* Input data *

........

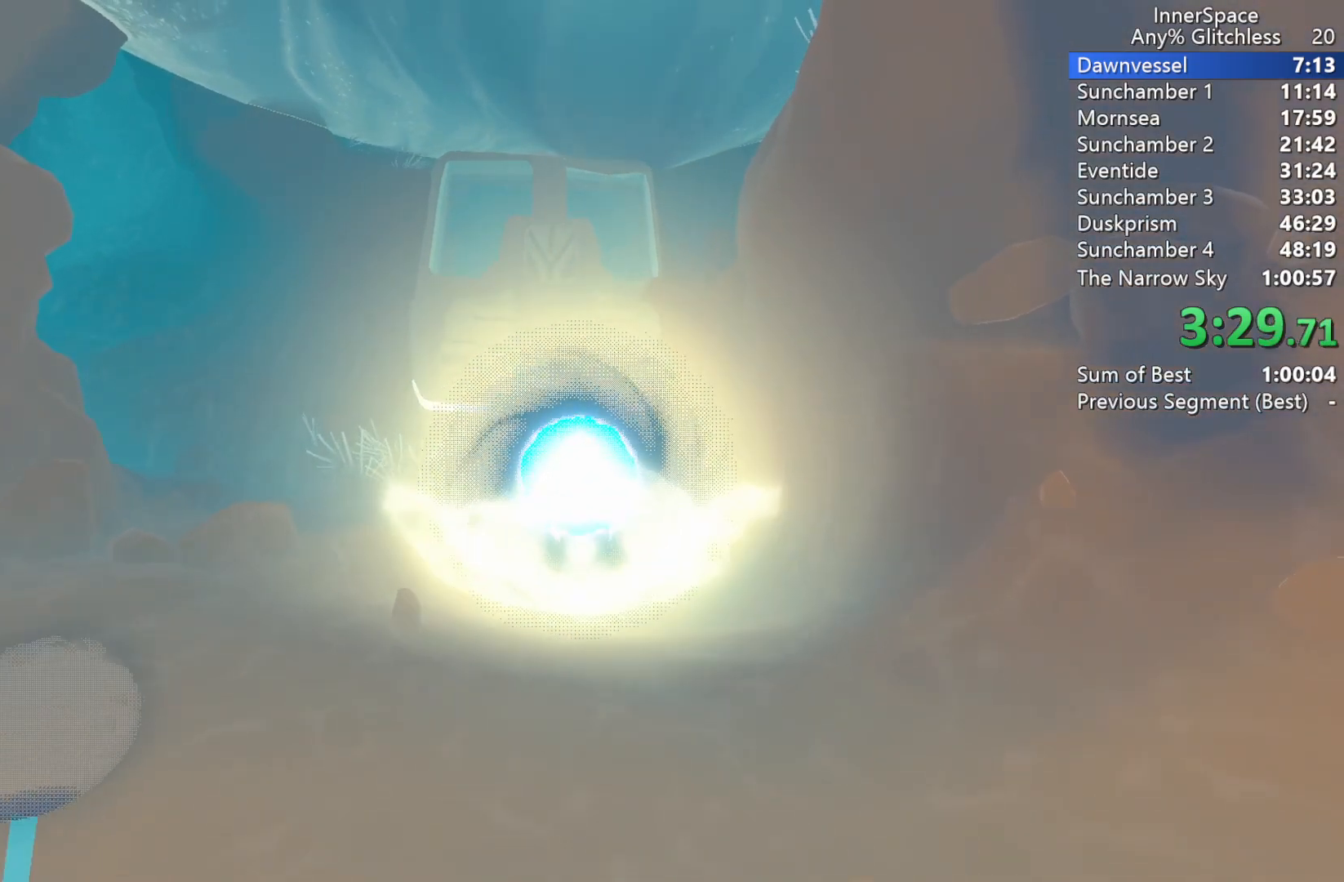
{"buttons": [], "left_stick": "center", "right_stick": "up", "events": []}
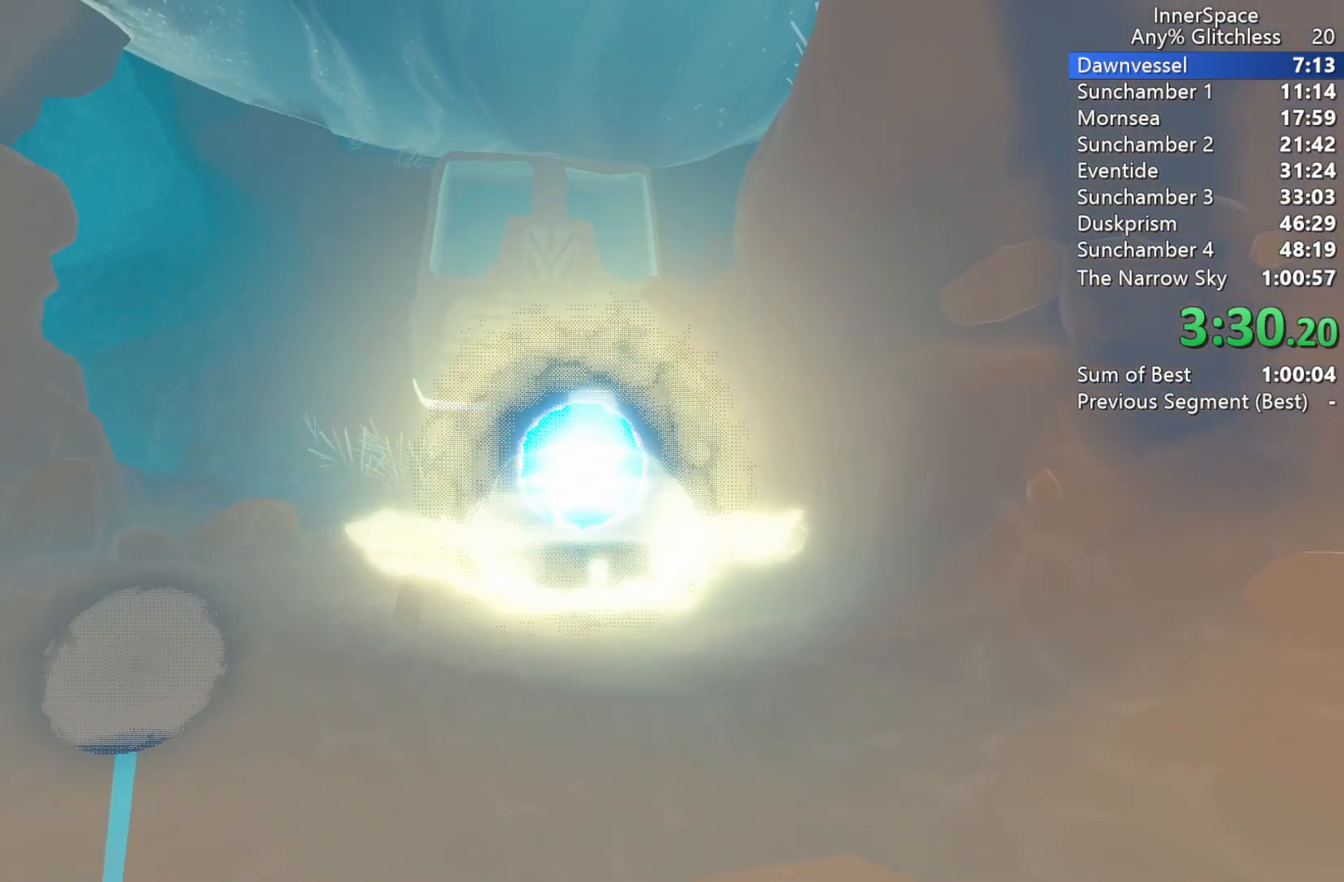
{"buttons": [], "left_stick": "center", "right_stick": "up", "events": []}
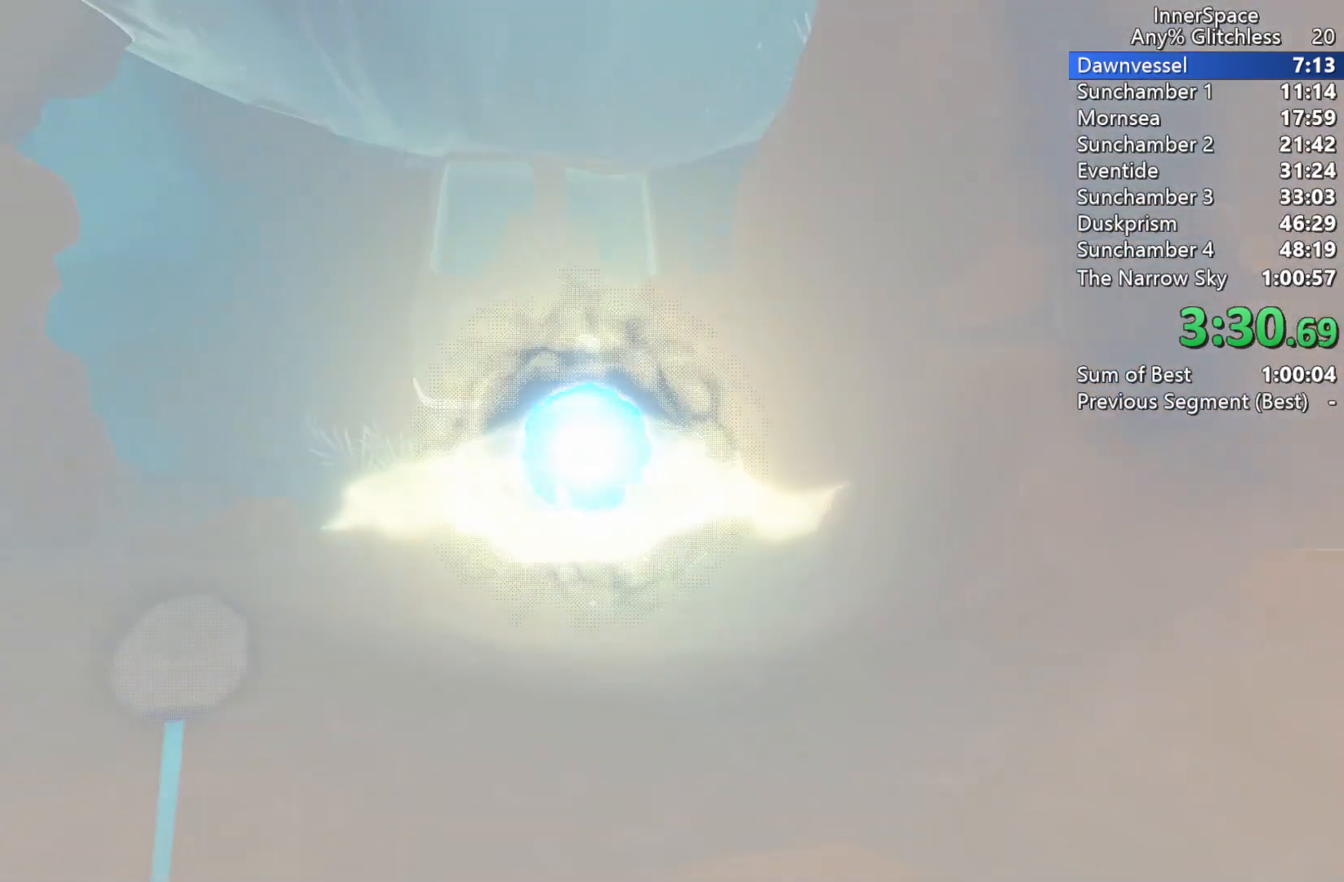
{"buttons": [], "left_stick": "center", "right_stick": "up", "events": []}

........

* Task statement *
From the first line to the last, set down the data exactly, without the pictures.

* Task response *
{"buttons": [], "left_stick": "center", "right_stick": "up", "events": []}
{"buttons": [], "left_stick": "center", "right_stick": "up", "events": []}
{"buttons": [], "left_stick": "center", "right_stick": "up", "events": []}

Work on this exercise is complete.